Named for chef-owner Chrysa Robertson’s favorite wine – and to honor Arizona’s ranching history – Rancho Pinot captures Old Arizona with more lived-in authenticity than any restaurant in town. All that badass cowboy stuff comes naturally for a woman who lives in an 80-year-old adobe, tends chickens, rides horses, hikes the state, cooks over mesquite and arguably makes the best pies in town. She and ex-husband Tom Kaufman opened the restaurant in the Town & Country shopping center in 1993, moving to their present location in Scottsdale just nine months later. The place was an instant success for good reason.
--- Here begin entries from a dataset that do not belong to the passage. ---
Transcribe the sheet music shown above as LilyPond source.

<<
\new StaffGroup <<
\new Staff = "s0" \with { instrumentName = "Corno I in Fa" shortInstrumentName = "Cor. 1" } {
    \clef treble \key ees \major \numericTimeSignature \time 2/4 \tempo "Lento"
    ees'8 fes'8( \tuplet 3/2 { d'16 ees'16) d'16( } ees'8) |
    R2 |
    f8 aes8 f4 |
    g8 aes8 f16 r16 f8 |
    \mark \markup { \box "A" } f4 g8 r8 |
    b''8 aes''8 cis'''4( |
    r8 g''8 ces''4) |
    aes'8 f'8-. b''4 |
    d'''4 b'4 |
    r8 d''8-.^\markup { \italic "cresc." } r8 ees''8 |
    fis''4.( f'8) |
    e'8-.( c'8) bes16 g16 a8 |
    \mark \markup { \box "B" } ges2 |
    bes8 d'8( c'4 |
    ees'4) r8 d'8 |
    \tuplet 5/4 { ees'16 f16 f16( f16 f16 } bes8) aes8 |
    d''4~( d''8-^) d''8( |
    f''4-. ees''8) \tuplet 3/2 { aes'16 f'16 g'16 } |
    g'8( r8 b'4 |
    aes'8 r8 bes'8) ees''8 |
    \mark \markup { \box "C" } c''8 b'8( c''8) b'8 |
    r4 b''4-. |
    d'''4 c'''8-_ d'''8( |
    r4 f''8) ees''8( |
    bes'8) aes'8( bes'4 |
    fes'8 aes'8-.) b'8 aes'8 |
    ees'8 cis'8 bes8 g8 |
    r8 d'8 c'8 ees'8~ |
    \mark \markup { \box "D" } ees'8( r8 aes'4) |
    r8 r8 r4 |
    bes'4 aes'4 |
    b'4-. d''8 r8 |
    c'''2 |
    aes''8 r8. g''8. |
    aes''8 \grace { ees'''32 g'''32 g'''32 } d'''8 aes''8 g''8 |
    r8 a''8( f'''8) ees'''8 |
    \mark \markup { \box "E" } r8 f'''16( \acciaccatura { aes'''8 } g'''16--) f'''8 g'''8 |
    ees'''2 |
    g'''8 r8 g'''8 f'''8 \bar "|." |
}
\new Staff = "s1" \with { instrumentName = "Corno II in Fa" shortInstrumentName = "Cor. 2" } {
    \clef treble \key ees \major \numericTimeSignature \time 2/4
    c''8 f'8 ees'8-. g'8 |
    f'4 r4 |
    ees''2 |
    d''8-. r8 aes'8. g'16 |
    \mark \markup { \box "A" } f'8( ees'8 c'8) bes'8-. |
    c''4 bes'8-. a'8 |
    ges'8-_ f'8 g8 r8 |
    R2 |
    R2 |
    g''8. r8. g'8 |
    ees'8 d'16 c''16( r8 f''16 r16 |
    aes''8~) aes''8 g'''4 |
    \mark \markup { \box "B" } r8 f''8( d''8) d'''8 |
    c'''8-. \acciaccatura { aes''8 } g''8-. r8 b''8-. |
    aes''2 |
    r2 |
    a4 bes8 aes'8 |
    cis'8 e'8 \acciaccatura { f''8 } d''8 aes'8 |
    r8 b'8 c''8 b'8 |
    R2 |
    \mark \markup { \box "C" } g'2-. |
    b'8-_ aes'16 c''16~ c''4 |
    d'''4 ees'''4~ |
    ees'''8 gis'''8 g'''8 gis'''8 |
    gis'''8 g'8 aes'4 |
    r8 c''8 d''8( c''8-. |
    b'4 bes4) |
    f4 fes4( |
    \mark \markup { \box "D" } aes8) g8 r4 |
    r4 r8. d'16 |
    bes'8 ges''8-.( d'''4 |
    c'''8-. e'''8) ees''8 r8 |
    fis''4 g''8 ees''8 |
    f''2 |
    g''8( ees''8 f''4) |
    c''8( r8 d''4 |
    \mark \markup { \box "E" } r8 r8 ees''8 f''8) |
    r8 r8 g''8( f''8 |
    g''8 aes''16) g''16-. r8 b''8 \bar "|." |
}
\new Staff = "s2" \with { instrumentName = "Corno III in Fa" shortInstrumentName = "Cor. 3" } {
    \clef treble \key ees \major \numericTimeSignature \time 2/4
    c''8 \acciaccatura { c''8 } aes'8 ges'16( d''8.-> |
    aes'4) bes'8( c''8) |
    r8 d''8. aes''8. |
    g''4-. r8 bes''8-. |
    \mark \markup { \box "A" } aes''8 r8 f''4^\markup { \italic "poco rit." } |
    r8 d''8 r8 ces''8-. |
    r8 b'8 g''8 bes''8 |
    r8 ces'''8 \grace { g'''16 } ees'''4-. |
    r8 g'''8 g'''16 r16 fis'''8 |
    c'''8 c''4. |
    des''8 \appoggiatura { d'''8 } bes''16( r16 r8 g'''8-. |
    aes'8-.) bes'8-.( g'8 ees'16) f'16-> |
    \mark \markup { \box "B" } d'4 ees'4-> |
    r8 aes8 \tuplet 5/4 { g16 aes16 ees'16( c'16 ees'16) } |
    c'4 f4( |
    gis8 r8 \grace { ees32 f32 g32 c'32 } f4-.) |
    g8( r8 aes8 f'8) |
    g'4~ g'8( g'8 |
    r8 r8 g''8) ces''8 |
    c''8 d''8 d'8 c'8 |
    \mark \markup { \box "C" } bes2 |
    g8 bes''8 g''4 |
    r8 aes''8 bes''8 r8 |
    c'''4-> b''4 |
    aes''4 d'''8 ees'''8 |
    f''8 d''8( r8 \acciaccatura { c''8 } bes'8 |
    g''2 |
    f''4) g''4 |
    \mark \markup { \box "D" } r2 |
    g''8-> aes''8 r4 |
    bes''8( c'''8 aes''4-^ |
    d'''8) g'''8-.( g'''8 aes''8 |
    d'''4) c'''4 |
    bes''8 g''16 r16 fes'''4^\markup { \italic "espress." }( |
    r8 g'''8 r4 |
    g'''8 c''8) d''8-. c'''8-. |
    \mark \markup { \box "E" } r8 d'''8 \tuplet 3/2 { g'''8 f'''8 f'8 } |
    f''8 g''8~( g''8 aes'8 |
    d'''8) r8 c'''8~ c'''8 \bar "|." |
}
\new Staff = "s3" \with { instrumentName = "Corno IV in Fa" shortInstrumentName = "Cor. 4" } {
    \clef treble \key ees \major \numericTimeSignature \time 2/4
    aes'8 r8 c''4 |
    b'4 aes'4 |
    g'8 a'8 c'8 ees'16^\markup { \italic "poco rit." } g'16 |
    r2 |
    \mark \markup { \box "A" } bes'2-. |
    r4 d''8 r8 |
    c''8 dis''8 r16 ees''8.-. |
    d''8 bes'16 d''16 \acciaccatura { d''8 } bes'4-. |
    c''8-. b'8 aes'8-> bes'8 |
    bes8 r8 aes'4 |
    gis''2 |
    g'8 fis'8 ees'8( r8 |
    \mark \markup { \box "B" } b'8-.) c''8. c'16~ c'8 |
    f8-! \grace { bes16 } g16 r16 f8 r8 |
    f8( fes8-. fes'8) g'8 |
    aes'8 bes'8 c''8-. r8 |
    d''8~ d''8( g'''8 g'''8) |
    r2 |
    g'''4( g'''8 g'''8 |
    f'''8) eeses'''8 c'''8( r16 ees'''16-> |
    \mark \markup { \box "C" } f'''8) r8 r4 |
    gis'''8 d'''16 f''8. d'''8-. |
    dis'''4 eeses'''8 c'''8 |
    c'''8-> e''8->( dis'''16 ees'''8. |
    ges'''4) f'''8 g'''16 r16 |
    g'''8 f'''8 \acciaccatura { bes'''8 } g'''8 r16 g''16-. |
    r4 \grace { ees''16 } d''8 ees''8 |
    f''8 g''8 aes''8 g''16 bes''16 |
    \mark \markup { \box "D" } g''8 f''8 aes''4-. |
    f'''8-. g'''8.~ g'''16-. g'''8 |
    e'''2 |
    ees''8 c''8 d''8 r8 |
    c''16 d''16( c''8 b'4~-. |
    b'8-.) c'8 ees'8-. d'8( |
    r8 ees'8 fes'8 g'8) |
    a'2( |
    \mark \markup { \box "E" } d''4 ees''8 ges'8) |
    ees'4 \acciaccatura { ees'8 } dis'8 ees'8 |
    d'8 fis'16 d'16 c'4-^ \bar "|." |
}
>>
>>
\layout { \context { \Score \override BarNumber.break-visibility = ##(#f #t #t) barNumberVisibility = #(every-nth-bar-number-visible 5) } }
Robertson had worked for two of Arizona’s culinary dynamos (Carol Steele of C. Steele, Scottsdale’s first gourmet food shop; and Donna Nordin, nationally acclaimed for her Southwestern cuisine at Café Terra Cotta in Tucson) before fine-tuning her culinary chops with L.A. legend Nancy Silverton at Campanile. Robertson’s greatest skill? Making it all look effortless.
1 Cowboy stuff
Michael Collier of Collier Gallery “collects cowboy crap,” Robertson says. He also curated her stunning collection of Western art and memorabilia, including works by seminal cowboy artists Lon Megargee and Till Goodan, a framed series of old bandannas and an illustrated list of old Arizona cattle ranches.
2 Glass Block
Robertson’s brother Brian (of Robertson Glass Block) added glass block everywhere – front windows, bar and kitchen wall – while her brother Kent essentially “built the restaurant,” using reclaimed Douglas fir wood from a burned library to build the bar top, the wine cellar and the rustic service tables.
3 Desert dÉcor
An old saguaro skeleton, found in Tucson days before Rancho opened, serves to disguise a weight-bearing pole. Overhead, a desert scene designed for a tablecloth in the ’50s by a couple from Arivaca has been transposed onto the big round lampshades that glow from the ceiling.
4 tchotchke cabinet
A red curio cabinet dubbed The Shrine began 24 years ago as a cheeky homage to Elvis. It now includes football memorabilia, religion-bashing tchotchkes (Robertson is an avowed atheist) and political collectibles – all given to Robertson as gifts.
5 nonni portrait
Robertson’s maternal grandmother – Lucia Bortolotti, depicted in this sepia-toned photo – is the patron saint of Rancho, where her legendary Sunday dinners are immortalized with a once-a-week entrée Robertson calls Nonni’s Sunday Chicken.